As previously mentioned, you need to make sure to follow any state and local regulations regarding construction work, which includes hiring a licensed or registered general contractor. Ask the contractor for proof of their certification before signing anything, as well as their proof of insurance. You should also check your homeowners insurance policy to see if they offer coverage for contracted work. You may want to call your insurance provider and ask for more details on what your plan will and won't cover.
Perhaps the best way to feel safe about a contractor and the work being done is to hire a contractor you trust. This is why relying on personal references from friends and family is so important, and will often provide a great deal of peace of mind. If you aren't able to obtain a reference, work to conduct extensive research on the contractor as well as the work you are hiring them to perform. This should bring everyone's expectations into alignment and result in a safe work environment.
Before any money changes hands, there should be a contract to sign. Make sure the specifics of the work to be done and all costs are listed in the contract, right down to the most precise details. If you forget to have something included in the contract after signing it, there's rarely a chance of recourse.
Once the specifics of the job are nailed down, be sure to discuss the payment schedule with the contractor. This is important because paying too much up front offers the homeowner minimal leverage if the quality of work does not meet expectations or contractual specifications. Try to establish a reasonable pay schedule with the contractor, such as paying 10 percent of the total cost for each 10 percent of the work that is completed. It's a good idea to include this payment plan in the contract as well.
Finally, look into getting a lien release signed before work begins. If there is ever a dispute regarding payment over the course of the project, a contractor or subcontractor could place a payment claim, or lien, on your property. This can trigger a long legal process that may be frustrating. To avoid this, ask the contractor to sign a lien release, which is a legal agreement that states that any payment accepted is final. This can come in handy if a contractor has his or her own payment issues with their subcontractors. Signing a lien release form certifies that any payment made by a client to the contractor is enough to pay for any goods or services rendered. A lien dispute could also be prevented by performing due diligence prior to picking a contractor, as any contractor with good credit and a long track record of satisfied clients should have no trouble paying for materials and labor once all contract conditions have been met.

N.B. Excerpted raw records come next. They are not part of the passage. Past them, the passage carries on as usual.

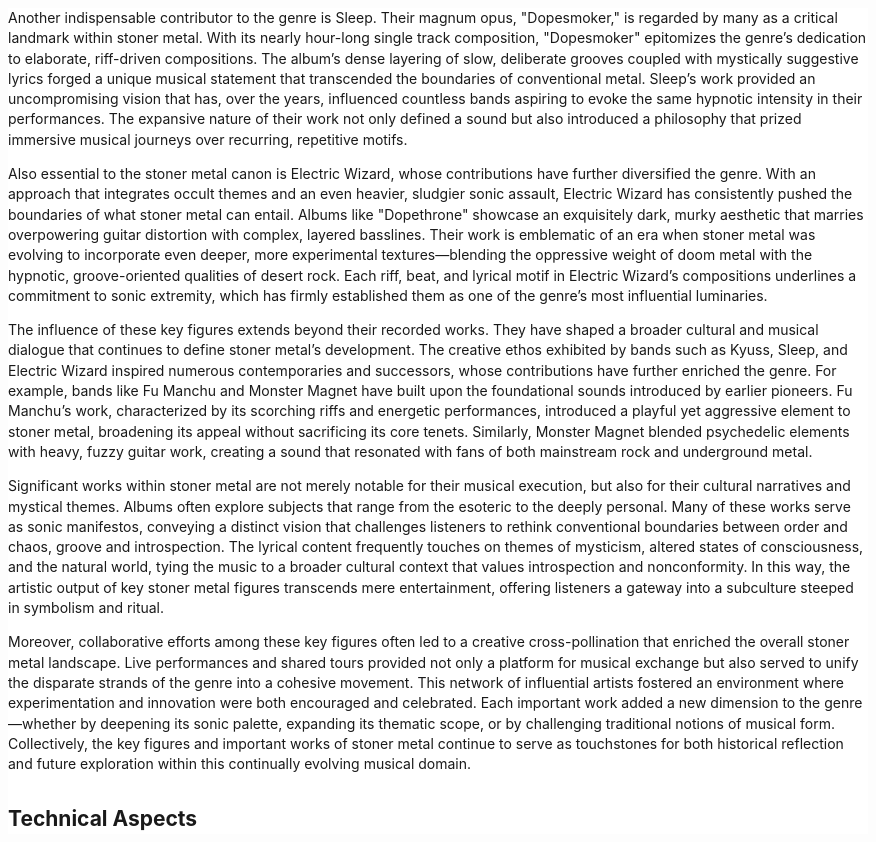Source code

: Another indispensable contributor to the genre is Sleep. Their magnum opus, "Dopesmoker," is regarded by many as a critical landmark within stoner metal. With its nearly hour-long single track composition, "Dopesmoker" epitomizes the genre’s dedication to elaborate, riff-driven compositions. The album’s dense layering of slow, deliberate grooves coupled with mystically suggestive lyrics forged a unique musical statement that transcended the boundaries of conventional metal. Sleep’s work provided an uncompromising vision that has, over the years, influenced countless bands aspiring to evoke the same hypnotic intensity in their performances. The expansive nature of their work not only defined a sound but also introduced a philosophy that prized immersive musical journeys over recurring, repetitive motifs.  

Also essential to the stoner metal canon is Electric Wizard, whose contributions have further diversified the genre. With an approach that integrates occult themes and an even heavier, sludgier sonic assault, Electric Wizard has consistently pushed the boundaries of what stoner metal can entail. Albums like "Dopethrone" showcase an exquisitely dark, murky aesthetic that marries overpowering guitar distortion with complex, layered basslines. Their work is emblematic of an era when stoner metal was evolving to incorporate even deeper, more experimental textures—blending the oppressive weight of doom metal with the hypnotic, groove-oriented qualities of desert rock. Each riff, beat, and lyrical motif in Electric Wizard’s compositions underlines a commitment to sonic extremity, which has firmly established them as one of the genre’s most influential luminaries.  

The influence of these key figures extends beyond their recorded works. They have shaped a broader cultural and musical dialogue that continues to define stoner metal’s development. The creative ethos exhibited by bands such as Kyuss, Sleep, and Electric Wizard inspired numerous contemporaries and successors, whose contributions have further enriched the genre. For example, bands like Fu Manchu and Monster Magnet have built upon the foundational sounds introduced by earlier pioneers. Fu Manchu’s work, characterized by its scorching riffs and energetic performances, introduced a playful yet aggressive element to stoner metal, broadening its appeal without sacrificing its core tenets. Similarly, Monster Magnet blended psychedelic elements with heavy, fuzzy guitar work, creating a sound that resonated with fans of both mainstream rock and underground metal.  

Significant works within stoner metal are not merely notable for their musical execution, but also for their cultural narratives and mystical themes. Albums often explore subjects that range from the esoteric to the deeply personal. Many of these works serve as sonic manifestos, conveying a distinct vision that challenges listeners to rethink conventional boundaries between order and chaos, groove and introspection. The lyrical content frequently touches on themes of mysticism, altered states of consciousness, and the natural world, tying the music to a broader cultural context that values introspection and nonconformity. In this way, the artistic output of key stoner metal figures transcends mere entertainment, offering listeners a gateway into a subculture steeped in symbolism and ritual.  

Moreover, collaborative efforts among these key figures often led to a creative cross-pollination that enriched the overall stoner metal landscape. Live performances and shared tours provided not only a platform for musical exchange but also served to unify the disparate strands of the genre into a cohesive movement. This network of influential artists fostered an environment where experimentation and innovation were both encouraged and celebrated. Each important work added a new dimension to the genre—whether by deepening its sonic palette, expanding its thematic scope, or by challenging traditional notions of musical form. Collectively, the key figures and important works of stoner metal continue to serve as touchstones for both historical reflection and future exploration within this continually evolving musical domain.


## Technical Aspects

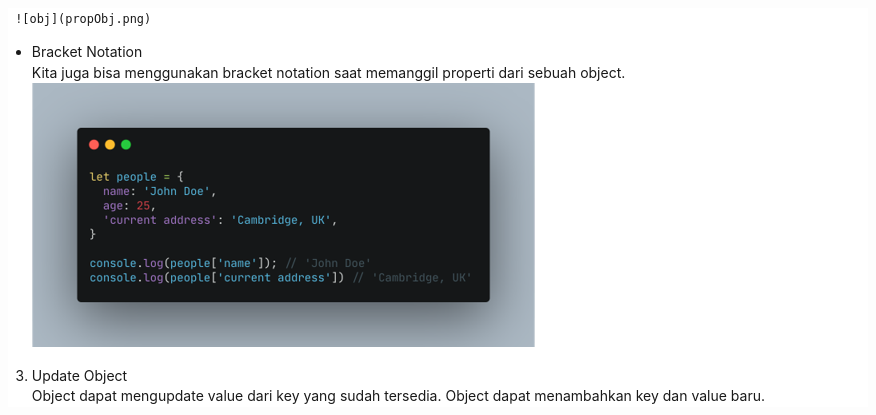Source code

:      ![obj](propObj.png)
   - Bracket Notation<br/>
     Kita juga bisa menggunakan bracket notation saat memanggil properti dari sebuah object.<br/>
     ![brack](bracketNot.png)
3. Update Object<br/>
   Object dapat mengupdate value dari key yang sudah tersedia. Object dapat menambahkan key dan value baru.<br/>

Once work is underway, it's never a bad idea to check up on the progress of the job, either by staying in touch with the contractor over the phone or visiting the site in person. If you work with a trustworthy professional, it's probably best to keep your distance and allow everyone to stay busy. If you want to keep an eye on things, make sure workers wear the right safety gear and that everything looks to be moving along according to schedule. Finally, once work is finished and you are satisfied, be sure to thank your contractor and tell friends or family members about your experience.